Does Verizon Stand to Benefit From the FCC's Probe?

attcoverageThe FCC’s probe of cell phone contracts and exclusivity deals will reportedly focus on markets where the iPhone and the Palm Pre aren’t available — that is, where AT&T and Sprint don’t have service. FCC chairman Julius Genachowski told Bloomberg, “There are markets in the country where if you wanted an iPhone, if you wanted a Pre, you couldn’t get it — from anyone.” Indeed, a look at AT&T’s coverage viewer (see image) shows large chunks of the country that don’t have access to the carrier’s network; ditto for Sprint.
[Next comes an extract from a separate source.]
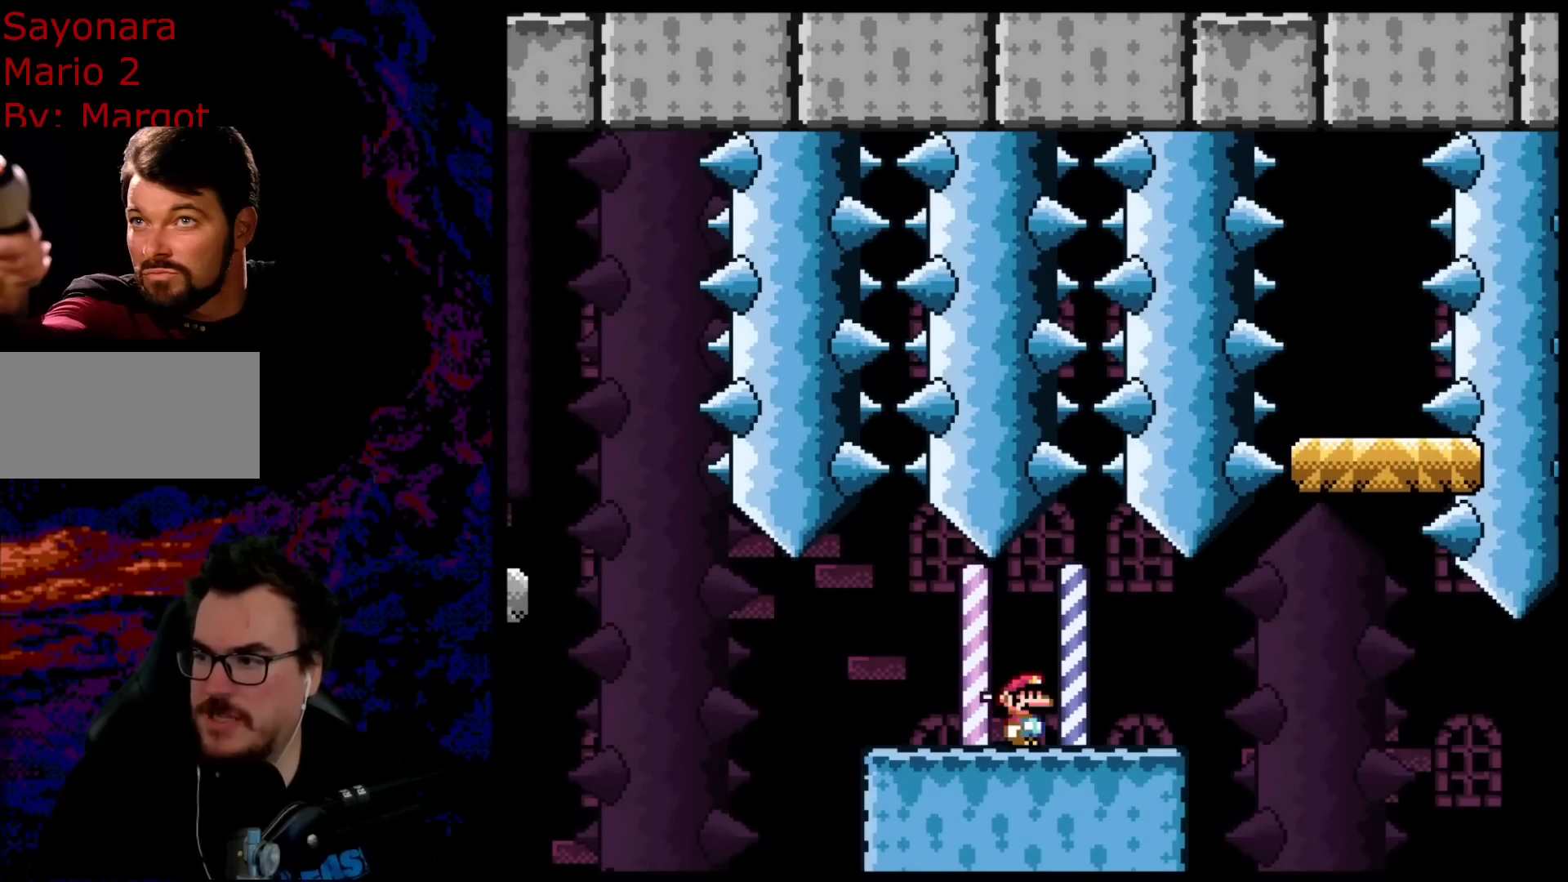
{"buttons": [], "events": []}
So is Verizon onto something with its approach, which allows smaller carriers — including those that focus on rural areas — access to its “exclusive” phones?

Two weeks ago, Verizon changed its policy around exclusivity arrangements, agreeing to limit them to a maximum of six months, and to give smaller carriers (like those that focus on rural areas) immediate access to its “exclusive” phones. At the time, Stacey wrote: “These concessions on exclusivity are likely a response to heightened federal scrutiny around” handset deals. Aha! Putting two and two together, Verizon’s policy changes are a nearly perfect response to the concerns that Genachowski voiced above — and, as Stacey pointed out, puts Verizon in an excellent position to point fingers at the “anti-competitive practices” of its competition. Of course, giving up long-term exclusivity deals is easier for Verizon than its competitors because Verizon doesn’t have an exclusive deal on any hot phones like AT&T and Sprint do, with the iPhone and Palm Pre, respectively.